Douglas County leaders agreed Thursday to hire a consultant to counsel them on open space and land use policies.

The decision came after two hours of discussion about the county’s transfer of development rights program, established in 1996, which has yet to be used.

County planners have recommended changes to the TDR program, which encourages developers to build homes on property targeted in the master plan for growth, while leaving rural areas open.

Planners maintain the current TDR program is not working and adjustments are needed to draw participants. Planners want to amend the master plan to offer more incentives in the form of “density bonuses” to developers who take advantage of the program.

A density bonus allows developers to build more homes on lots than what is allowed under the master plan.

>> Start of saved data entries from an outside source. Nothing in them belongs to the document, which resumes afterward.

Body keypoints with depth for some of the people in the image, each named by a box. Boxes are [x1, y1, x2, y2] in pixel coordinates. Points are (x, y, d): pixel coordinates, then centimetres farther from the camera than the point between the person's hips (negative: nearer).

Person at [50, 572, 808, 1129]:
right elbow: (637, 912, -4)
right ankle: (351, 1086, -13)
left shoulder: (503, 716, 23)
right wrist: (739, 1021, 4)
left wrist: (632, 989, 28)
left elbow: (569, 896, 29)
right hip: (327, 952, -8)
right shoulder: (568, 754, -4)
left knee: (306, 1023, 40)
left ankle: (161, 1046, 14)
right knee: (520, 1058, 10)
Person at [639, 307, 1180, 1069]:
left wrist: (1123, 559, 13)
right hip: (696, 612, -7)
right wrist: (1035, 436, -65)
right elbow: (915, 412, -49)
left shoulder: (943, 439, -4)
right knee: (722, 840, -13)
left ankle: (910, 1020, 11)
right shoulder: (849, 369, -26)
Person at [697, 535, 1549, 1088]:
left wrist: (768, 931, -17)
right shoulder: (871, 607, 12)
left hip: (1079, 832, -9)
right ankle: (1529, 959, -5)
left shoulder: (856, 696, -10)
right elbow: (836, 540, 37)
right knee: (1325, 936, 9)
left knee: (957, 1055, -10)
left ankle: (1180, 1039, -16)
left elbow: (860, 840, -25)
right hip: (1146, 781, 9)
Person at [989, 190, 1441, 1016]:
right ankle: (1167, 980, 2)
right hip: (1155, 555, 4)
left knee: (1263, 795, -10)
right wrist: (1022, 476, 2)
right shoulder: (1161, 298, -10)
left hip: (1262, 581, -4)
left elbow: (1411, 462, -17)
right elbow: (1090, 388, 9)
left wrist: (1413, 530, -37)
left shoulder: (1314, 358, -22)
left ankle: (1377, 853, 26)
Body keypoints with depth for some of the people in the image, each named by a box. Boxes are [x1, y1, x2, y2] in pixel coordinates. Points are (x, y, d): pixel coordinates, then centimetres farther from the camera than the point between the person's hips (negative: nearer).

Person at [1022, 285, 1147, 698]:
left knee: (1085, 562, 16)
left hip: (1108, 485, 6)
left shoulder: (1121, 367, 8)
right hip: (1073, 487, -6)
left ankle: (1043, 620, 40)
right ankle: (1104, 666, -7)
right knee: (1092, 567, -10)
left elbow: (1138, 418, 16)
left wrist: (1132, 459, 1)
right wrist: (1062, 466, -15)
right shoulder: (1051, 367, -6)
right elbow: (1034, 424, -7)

Critics have argued that even though land would be set aside for open space, density bonuses encourage more growth, which taxes water supplies and creates traffic congestion. They point to an annual 4.5 percent growth rate the county has experienced during the past decade and maintain the county should not encourage growth.

County officials say there are 1,900 undeveloped lots and cite a slowdown in the growth rate, which last year came in at less than 2 percent.

But the real catch-22, county officials say, is the fair market value for Carson Valley ranch land and what can be done to encourage ranchers not to sell their property outright to developers.

Ranchers can make tens of thousands more dollars if they sell to developers, County Manager Dan Holler said. Therefore the county master plan, which encourages open space in the Carson Valley, must rely on other means such as the TDR program to see that open space is not developed.

“The TDR program is just one tool in the tool box,” Holler said. Other so-called tools are conservation easements and public-private land swaps with the Bureau of Land Management and the U.S. Forest Service.

While maintaining open space is a concern among county officials and conservationists, voters rejected a sales tax in November that would have raised money to open land.

Still, the issue of land use is a hot button because many fear growth and development will lead to urban sprawl, as development expands outward, which then increases the value of agricultural land.

To jump-start the TDR program, developers and ranchers must be able to see that they are getting a fair market value for the property in the exchange, said Holler.

“The real question is how much is an easement worth and what gives the TDR value,” Holler said. “Builders will tell you what they need to make a profit and ranch owners will tell you what they feel is the fair market value.”

The county, which is now updating its master plan, is looking at options such as concentrating growth in areas that are already developed, away from agricultural land.

North Douglas County is one area where the county wants to see a balance of residential, commercial and industrial development.